Hancock Timber Resource Group Acquires Approximately 79,000 Acres of Timberlands in Wisconsin | Timberland Investment | Scoop.it
The Hancock Timber Resource Group has completed the acquisition of 78,986 acres of timberlands in northwestern Wisconsin, Hancock Timber Resource Group President Brent Keefer said today.

The 78,986 acres of timberlands, located in Bayfield, Burnett, Douglas and Washburn counties, were acquired from investment funds managed by The Lyme Timber Company, a private timberland investment management organization based in Hanover, New Hampshire.

"These assets are attractively stocked with primarily red pine, jack pine and hardwood forest types. They will supply a diverse customer base who manufacture utility poles, lumber, studs and pulp and paper products. We are very pleased to add these high quality productive timberlands to our clients' portfolios," Mr. Keefer said. "We also look forward to managing these timberlands which have been protected under conservation easements. This type of management is consistent with our long standing stewardship ethic."

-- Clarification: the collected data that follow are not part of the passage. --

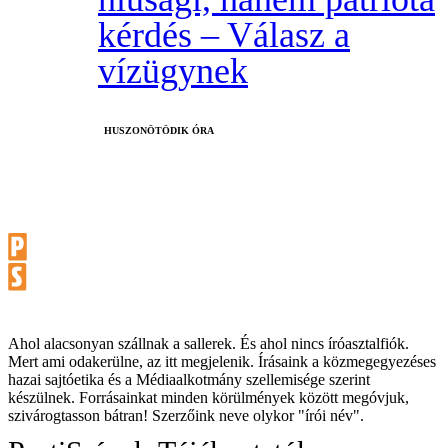
kérdés – Válasz a
vízügynek
HUSZONÖTÖDIK ÓRA
Ahol alacsonyan szállnak a sallerek. És ahol nincs íróasztalfiók.
Mert ami odakerülne, az itt megjelenik. Írásaink a közmegegyezéses
hazai sajtóetika és a Médiaalkotmány szellemisége szerint
készülnek. Forrásainkat minden körülmények között megóvjuk,
szivárogtasson bátran! Szerzőink neve olykor "írói név".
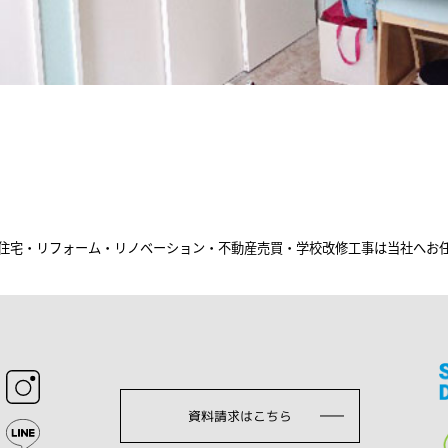
住宅・リフォーム・リノベーション・不動産売買・学校改修工事は当社へお
資料請求はこちら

More than 90% of the timberlands are managed under working forest conservation easements purchased from Lyme Timber by the Wisconsin Department of Natural Resources. These easements were acquired as part of the Brule-St. Croix Forest Legacy Project that ensured the lands will be available for forest management and timber production to serve the wood products industry, and will remain open to the public for nature-based recreational activities.